Thank A Language Arts Teacher

Carroll ISD is home to some of the most amazing language arts and English teachers in the state of Texas.  The assessment results of CISD’s students have proven this time and again.  The past year was especially challenging for these great teachers as the state has undergone massive changes to curriculum, instruction, and assessment in all areas, but most intensively in the area of language arts.  Some of these changes include implementing a completely revised set of language arts curricular objectives (Texas Essential Knowledge and Skills – TEKS) in August 2009, undergoing a textbook adoption for reading in grades K-12 (Texas Education Agency’s Proclamation 2010) during the 2009-10 school year and another textbook adoption (Proclamation 2011) for handwriting and language arts during the 2010-11 school year, and redesigning the state’s assessment system in grades 3-12 (State of Texas Assessment of Academic Readiness – STAAR).

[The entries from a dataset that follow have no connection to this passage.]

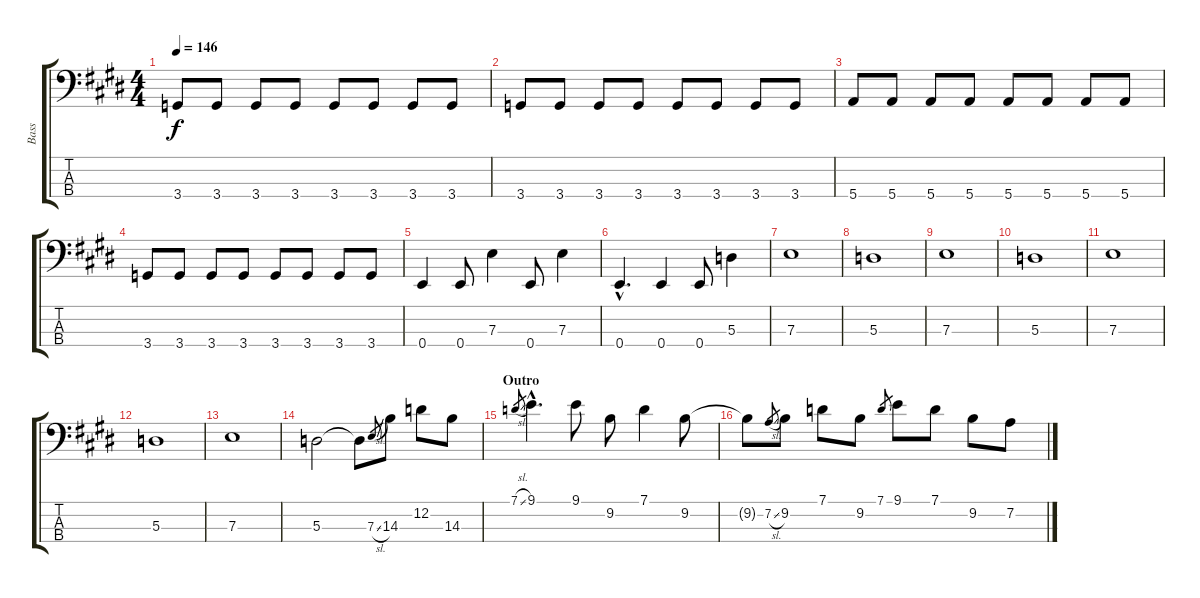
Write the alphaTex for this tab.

\track ("Bass" "Bass") {instrument electricbassfinger}
\staff {score tabs}
\tuning (G2 D2 A1 E1) {hide}
\ts (4 4)
\tempo 146
\clef f4
\ks e
3.4.8{dy f} 3.4.8 3.4.8 3.4.8 3.4.8 3.4.8 3.4.8 3.4.8 |
3.4.8 3.4.8 3.4.8 3.4.8 3.4.8 3.4.8 3.4.8 3.4.8 |
5.4.8 5.4.8 5.4.8 5.4.8 5.4.8 5.4.8 5.4.8 5.4.8 |
3.4.8 3.4.8 3.4.8 3.4.8 3.4.8 3.4.8 3.4.8 3.4.8 |
0.4.4 0.4.8 7.3.4 0.4.8 7.3.4 |
0.4{hac}.4{d} 0.4.4 0.4.8 5.3.4 |
7.3.1 |
5.3.1 |
7.3.1 |
5.3.1 |
7.3.1 |
5.3.1 |
7.3.1 |
5.3.2 5.3{t}.8 7.3{sl}.8{gr} 14.3.8 12.2.8 14.3.8 |
\section ("" "Outro")
7.1{sl}.8{gr} 9.1{hac}.4{d} 9.1.8 9.2.8 7.1.4 9.2.8 |
9.2{t}.8 7.2{sl}.8{gr} 9.2.8 7.1.8 9.2.8 7.1.8{gr} 9.1.8 7.1.8 9.2.8 7.2.8
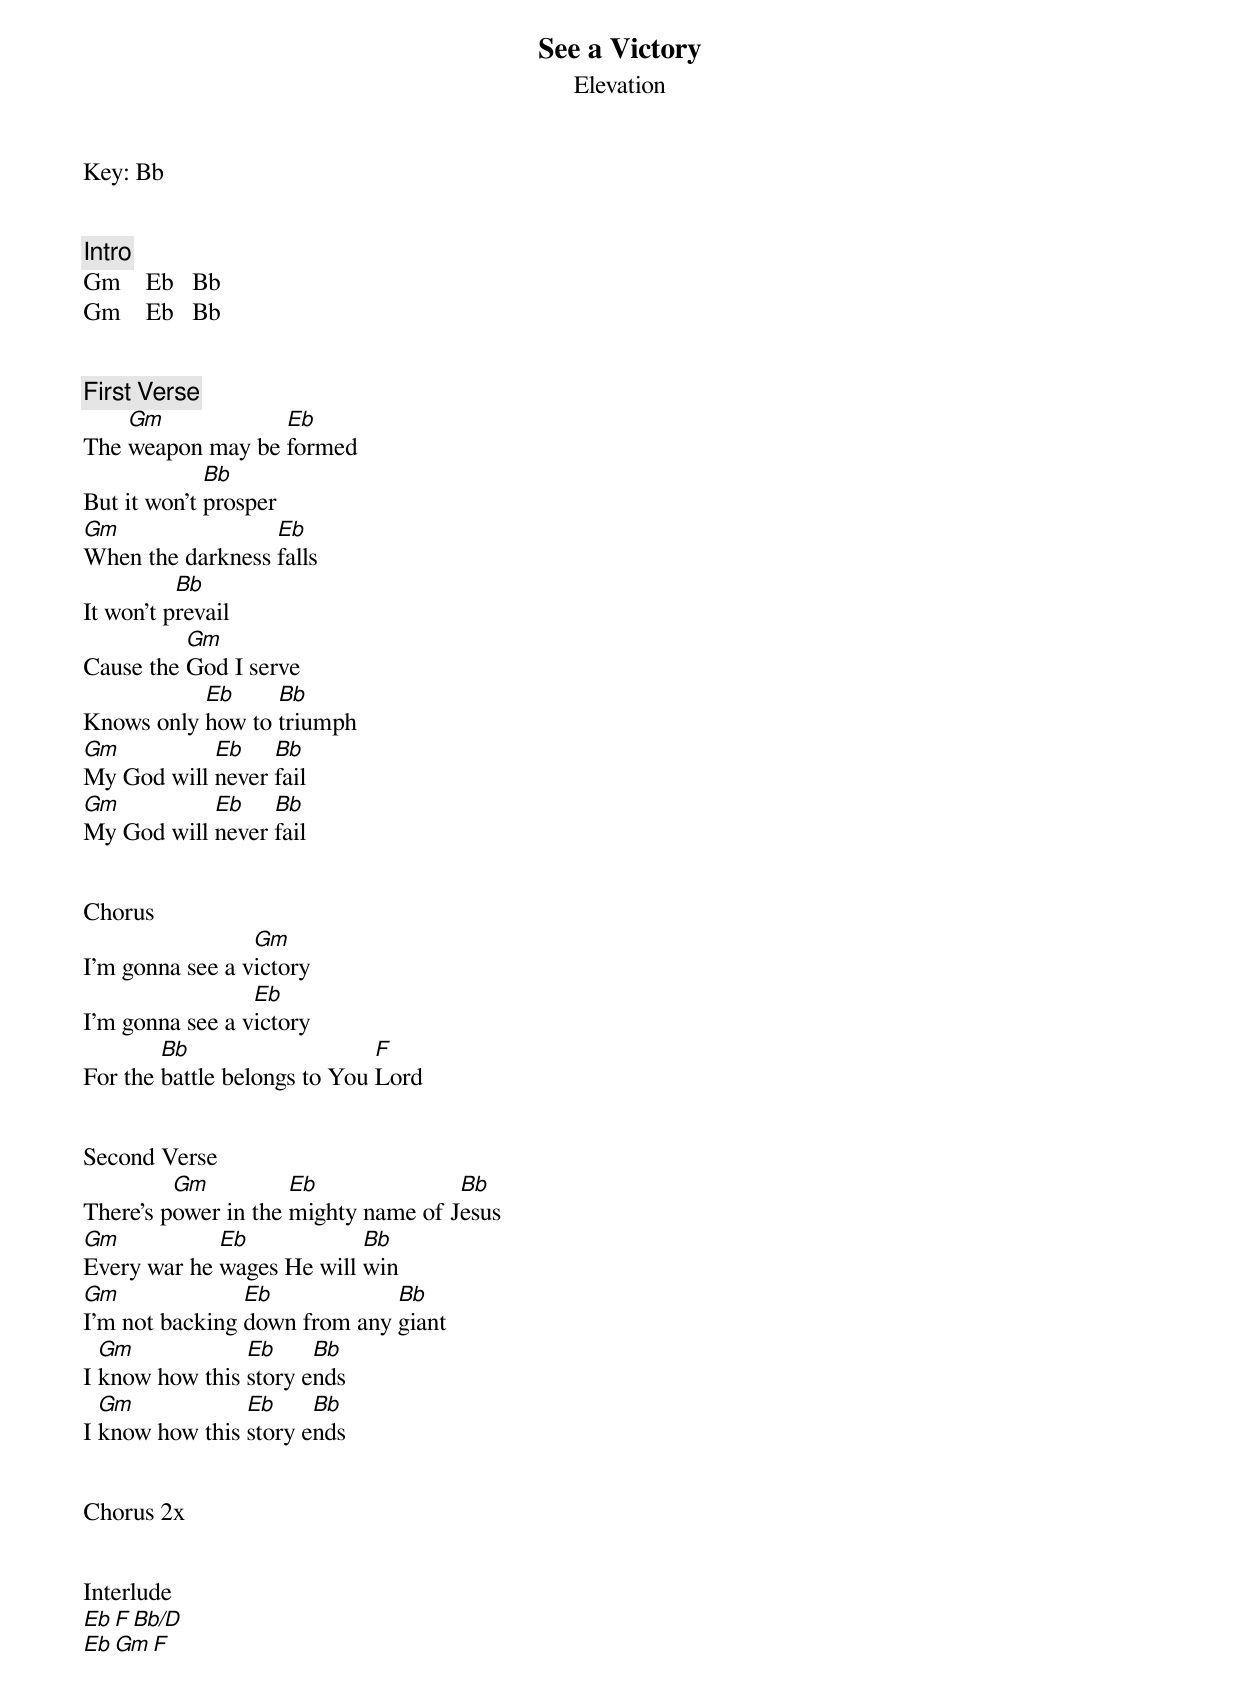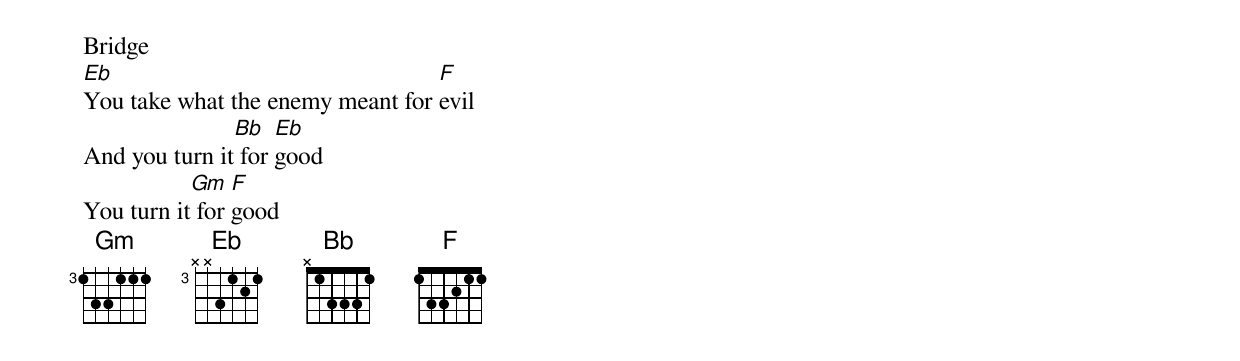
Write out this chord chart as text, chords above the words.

See a Victory
Elevation
Key: Bb


Intro
Gm    Eb   Bb
Gm    Eb   Bb


First Verse
    Gm            Eb
The weapon may be formed
             Bb
But it won’t prosper
Gm                Eb
When the darkness falls
          Bb
It won’t prevail
          Gm
Cause the God I serve
           Eb     Bb
Knows only how to triumph
Gm          Eb    Bb
My God will never fail
Gm          Eb    Bb
My God will never fail


Chorus
                 Gm
I’m gonna see a victory
                 Eb
I’m gonna see a victory
        Bb                    F
For the battle belongs to You Lord


Second Verse
         Gm          Eb              Bb
There’s power in the mighty name of Jesus
Gm           Eb            Bb
Every war he wages He will win
Gm              Eb            Bb
I’m not backing down from any giant
  Gm            Eb     Bb
I know how this story ends
  Gm            Eb     Bb
I know how this story ends


Chorus 2x


Interlude
Eb   F   Bb/D
Eb   Gm   F


Bridge
Eb                                F
You take what the enemy meant for evil
               Bb   Eb
And you turn it for good
           Gm   F
You turn it for good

All of these state-level changes have necessitated major district-level changes in order to ensure that our classrooms reflect the new state standards and that our students are prepared for the new  assessments which will be administered for the first time in the 2011-12 school year. Several parents have commented this year about the increased level of rigor they are seeing in certain areas of language arts.  They are seeing more challenging assessments of skills in grammar and reading than they may have seen when their older children went through these same grades. These changes may be the result of either the change in the state language arts curriculum (TEKS), the change in textbooks used in the district, or the change in instructional methodology that some teachers are making based on updated professional development related to the teaching of reading and writing.

Overall, teachers have handled all of the new developments with enthusiasm and hard work.  Committees of teachers worked tirelessly during the 2009-10 school year (and summer) to revise CISD’s  curriculum documents (commonly referred to as the “Scope and Sequence” documents).  Many teachers have participated in training presented by the publishers of our new reading and literature textbooks so that they may better understand all of the resources now at their disposal.  Teachers in grades K-4 (and increasingly in grades 5-6) have continued to hone their skills in implementing reading and writing workshop instruction.  This has included training by experts at Columbia Teachers College, participating in study groups, and collaboration in campus-based professional learning communities to develop effective classroom literacy practices.  Additionally, teachers have worked hard this year to both select more new textbooks and prepare for the upcoming transition to the STAAR assessment.

If your favorite language arts teacher looked a bit exhausted at the end of this past school year, now you know why!  The work has been intense, but the payoff in student learning and achievement ought to be worth all of the effort.  Please join me in thanking and applauding the efforts of CISD’s English and language arts teachers!